**Text under study**
------------------------------------------------------------

Power to the People：Electrify Africa Now
n Cote d'Ivoire， children carry backpacks to school with built-in solar panels. When they get home， they plug the panels into lamps so they can do their homework.
On the other side of the continent， rural households pay as little as 50 cents a day for solar electricity systems that power three lights，five phone-charging connections and a radio.
Across Africa， these and many other ingenious solutions are helping to meet the continent's huge energy needs much faster than conventional means.
That speed is critical. Africa's energy needs are not only huge， but they are also urgent. Day after day， the continent's lack of modern energy is holding back economic growth， job creation， sustainable agriculture，health and education.
The challenge for governments， their development partners and the private sector is how to electrify millions of African households，remote communities and small-scale entrepreneurs as quickly as possible. To meet that challenge， countries need to consider every available option， including off-grid household systems and mini-grids， as well as the expansion of national grids.
New technologies offer promising ways to close Africa's energy gap more quickly than would be possible by relying on grid connections alone. Off-grid solar power and mini-grids， as standalone sources of energy generating power where it's needed， have vast potential to advance access to electricity in sub-Saharan Africa.

------------------------------------------------------------

**Data for analysis**

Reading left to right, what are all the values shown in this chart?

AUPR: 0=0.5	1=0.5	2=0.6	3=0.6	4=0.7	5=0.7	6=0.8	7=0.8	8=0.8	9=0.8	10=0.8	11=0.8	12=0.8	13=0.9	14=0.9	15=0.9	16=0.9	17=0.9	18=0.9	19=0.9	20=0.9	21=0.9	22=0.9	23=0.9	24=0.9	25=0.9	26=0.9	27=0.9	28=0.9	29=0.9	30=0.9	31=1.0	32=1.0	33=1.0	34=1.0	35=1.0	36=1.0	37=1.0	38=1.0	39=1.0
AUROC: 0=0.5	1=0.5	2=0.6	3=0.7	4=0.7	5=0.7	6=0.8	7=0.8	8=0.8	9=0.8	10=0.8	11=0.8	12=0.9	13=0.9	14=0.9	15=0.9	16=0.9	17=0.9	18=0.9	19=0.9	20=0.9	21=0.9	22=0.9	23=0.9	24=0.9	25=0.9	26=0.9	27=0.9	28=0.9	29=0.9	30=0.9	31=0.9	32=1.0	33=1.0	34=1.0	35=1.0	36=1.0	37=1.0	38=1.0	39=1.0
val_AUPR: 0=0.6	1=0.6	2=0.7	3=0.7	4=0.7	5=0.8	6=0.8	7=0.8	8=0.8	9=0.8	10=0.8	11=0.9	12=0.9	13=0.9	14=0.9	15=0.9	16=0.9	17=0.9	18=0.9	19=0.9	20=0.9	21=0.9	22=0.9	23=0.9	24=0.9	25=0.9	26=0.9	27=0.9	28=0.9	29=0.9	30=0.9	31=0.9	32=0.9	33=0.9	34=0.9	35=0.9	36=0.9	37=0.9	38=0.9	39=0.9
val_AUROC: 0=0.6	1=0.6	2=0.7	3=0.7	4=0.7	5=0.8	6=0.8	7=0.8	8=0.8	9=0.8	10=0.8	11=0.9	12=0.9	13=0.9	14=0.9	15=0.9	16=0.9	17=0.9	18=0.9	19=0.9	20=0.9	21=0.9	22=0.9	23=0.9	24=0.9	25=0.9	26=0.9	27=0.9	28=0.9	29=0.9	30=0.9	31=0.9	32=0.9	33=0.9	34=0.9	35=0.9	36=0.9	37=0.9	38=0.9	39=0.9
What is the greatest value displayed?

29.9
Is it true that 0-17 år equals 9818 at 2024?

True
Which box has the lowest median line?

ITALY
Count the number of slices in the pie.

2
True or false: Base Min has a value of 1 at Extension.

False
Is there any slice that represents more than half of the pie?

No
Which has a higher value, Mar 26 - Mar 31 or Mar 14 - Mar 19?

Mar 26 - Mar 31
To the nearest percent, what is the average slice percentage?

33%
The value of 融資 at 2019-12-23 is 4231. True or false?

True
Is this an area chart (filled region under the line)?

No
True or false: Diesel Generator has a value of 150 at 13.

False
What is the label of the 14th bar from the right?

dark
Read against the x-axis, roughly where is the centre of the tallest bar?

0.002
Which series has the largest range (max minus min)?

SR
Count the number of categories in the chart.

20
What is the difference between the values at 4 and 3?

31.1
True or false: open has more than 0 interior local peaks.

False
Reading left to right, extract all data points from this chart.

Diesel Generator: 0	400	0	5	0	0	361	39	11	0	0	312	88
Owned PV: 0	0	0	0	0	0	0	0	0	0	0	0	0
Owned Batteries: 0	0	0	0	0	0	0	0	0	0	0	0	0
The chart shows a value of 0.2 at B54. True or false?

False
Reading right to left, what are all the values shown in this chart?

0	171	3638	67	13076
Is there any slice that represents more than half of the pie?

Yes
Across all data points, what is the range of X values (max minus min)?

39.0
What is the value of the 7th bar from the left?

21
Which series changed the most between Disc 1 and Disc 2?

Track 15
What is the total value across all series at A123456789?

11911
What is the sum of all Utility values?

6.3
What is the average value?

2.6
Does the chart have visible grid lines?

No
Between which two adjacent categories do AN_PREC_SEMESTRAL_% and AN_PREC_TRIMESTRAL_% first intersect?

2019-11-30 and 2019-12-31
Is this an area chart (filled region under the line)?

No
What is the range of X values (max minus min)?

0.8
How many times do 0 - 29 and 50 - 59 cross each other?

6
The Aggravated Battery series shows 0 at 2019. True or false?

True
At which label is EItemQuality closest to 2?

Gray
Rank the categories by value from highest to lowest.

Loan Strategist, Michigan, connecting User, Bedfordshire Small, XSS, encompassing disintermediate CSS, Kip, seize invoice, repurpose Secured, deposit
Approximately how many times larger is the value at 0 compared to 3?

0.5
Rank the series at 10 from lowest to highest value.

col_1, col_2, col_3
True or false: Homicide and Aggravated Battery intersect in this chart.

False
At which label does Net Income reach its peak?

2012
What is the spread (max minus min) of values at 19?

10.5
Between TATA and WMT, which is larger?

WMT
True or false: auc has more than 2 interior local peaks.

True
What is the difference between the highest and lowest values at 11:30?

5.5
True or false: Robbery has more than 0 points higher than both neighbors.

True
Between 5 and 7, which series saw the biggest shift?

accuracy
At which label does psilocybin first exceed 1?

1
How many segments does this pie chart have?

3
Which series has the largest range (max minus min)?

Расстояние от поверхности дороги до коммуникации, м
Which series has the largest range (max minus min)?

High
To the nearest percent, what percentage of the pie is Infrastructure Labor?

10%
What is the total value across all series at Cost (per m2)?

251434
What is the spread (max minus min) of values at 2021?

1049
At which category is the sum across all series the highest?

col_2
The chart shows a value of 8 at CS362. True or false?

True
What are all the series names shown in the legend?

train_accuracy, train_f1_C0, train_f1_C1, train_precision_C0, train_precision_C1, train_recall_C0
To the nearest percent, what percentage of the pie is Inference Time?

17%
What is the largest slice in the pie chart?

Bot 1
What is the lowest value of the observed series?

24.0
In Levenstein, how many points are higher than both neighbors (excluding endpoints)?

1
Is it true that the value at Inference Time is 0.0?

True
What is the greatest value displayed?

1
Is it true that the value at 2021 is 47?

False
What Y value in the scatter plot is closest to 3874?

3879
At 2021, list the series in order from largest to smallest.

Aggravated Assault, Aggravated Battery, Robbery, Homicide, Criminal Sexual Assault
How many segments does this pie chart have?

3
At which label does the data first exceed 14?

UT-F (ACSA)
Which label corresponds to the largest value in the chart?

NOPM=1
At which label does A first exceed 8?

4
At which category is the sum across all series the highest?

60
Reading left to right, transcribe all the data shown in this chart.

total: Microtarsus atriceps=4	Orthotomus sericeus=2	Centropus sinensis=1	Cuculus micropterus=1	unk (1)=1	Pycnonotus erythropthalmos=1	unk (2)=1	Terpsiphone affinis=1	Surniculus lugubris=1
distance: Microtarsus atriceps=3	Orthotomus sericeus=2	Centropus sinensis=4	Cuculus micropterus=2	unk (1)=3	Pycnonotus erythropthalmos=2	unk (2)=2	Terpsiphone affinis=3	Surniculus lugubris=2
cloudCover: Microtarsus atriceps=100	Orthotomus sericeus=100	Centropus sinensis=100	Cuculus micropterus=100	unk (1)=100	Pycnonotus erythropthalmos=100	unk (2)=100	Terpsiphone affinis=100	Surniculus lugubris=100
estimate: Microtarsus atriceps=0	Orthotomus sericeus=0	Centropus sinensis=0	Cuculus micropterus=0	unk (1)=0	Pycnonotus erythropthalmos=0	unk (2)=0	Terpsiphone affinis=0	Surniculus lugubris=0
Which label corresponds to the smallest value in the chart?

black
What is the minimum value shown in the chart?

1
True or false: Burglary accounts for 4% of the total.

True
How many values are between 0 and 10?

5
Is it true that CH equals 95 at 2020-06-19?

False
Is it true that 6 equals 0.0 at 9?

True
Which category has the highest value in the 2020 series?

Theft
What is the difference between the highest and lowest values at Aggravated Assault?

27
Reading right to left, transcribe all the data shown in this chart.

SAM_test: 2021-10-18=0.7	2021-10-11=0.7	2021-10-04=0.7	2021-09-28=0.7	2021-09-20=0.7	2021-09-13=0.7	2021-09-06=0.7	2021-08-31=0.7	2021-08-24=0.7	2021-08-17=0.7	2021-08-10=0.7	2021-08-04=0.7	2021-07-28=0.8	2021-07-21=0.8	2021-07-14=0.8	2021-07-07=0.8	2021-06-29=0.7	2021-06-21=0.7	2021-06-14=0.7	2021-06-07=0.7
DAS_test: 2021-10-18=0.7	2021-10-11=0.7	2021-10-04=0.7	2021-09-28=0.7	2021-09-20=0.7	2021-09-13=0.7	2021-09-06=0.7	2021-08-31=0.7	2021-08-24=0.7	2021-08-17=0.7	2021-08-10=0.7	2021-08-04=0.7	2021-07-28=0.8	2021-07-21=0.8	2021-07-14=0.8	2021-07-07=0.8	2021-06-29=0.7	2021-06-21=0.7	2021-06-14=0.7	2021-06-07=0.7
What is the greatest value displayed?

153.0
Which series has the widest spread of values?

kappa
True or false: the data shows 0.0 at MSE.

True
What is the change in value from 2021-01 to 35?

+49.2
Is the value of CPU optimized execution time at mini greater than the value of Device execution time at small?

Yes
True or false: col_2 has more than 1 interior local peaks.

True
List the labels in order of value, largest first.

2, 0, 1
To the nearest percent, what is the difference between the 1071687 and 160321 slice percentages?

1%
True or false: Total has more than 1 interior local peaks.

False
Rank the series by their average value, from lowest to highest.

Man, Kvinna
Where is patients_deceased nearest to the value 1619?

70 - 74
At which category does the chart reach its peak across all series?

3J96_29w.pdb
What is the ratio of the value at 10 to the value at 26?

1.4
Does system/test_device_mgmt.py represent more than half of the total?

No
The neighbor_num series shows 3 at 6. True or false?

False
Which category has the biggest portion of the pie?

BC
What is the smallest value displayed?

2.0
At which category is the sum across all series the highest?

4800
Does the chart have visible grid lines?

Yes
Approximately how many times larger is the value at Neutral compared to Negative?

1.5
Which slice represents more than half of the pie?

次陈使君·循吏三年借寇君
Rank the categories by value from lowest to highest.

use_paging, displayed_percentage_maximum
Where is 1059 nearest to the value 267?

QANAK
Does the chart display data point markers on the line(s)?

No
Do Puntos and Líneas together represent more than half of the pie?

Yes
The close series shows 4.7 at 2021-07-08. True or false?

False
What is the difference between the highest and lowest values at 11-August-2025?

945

------------------------------------------------------------

**Exercise set**
**a)** According to the text on electrifying Africa, how much do some rural households pay for their solar electricity systems?
**b)** Please quote the text on electrifying Africa starting at "New technologies offer" and ending at "in sub-Saharan Africa.".

**Solutions below**
**a)** As little as 50 cents a day.

**b)**
New technologies offer promising ways to close Africa's energy gap more quickly than would be possible by relying on grid connections alone. Off-grid solar power and mini-grids， as standalone sources of energy generating power where it's needed， have vast potential to advance access to electricity in sub-Saharan Africa.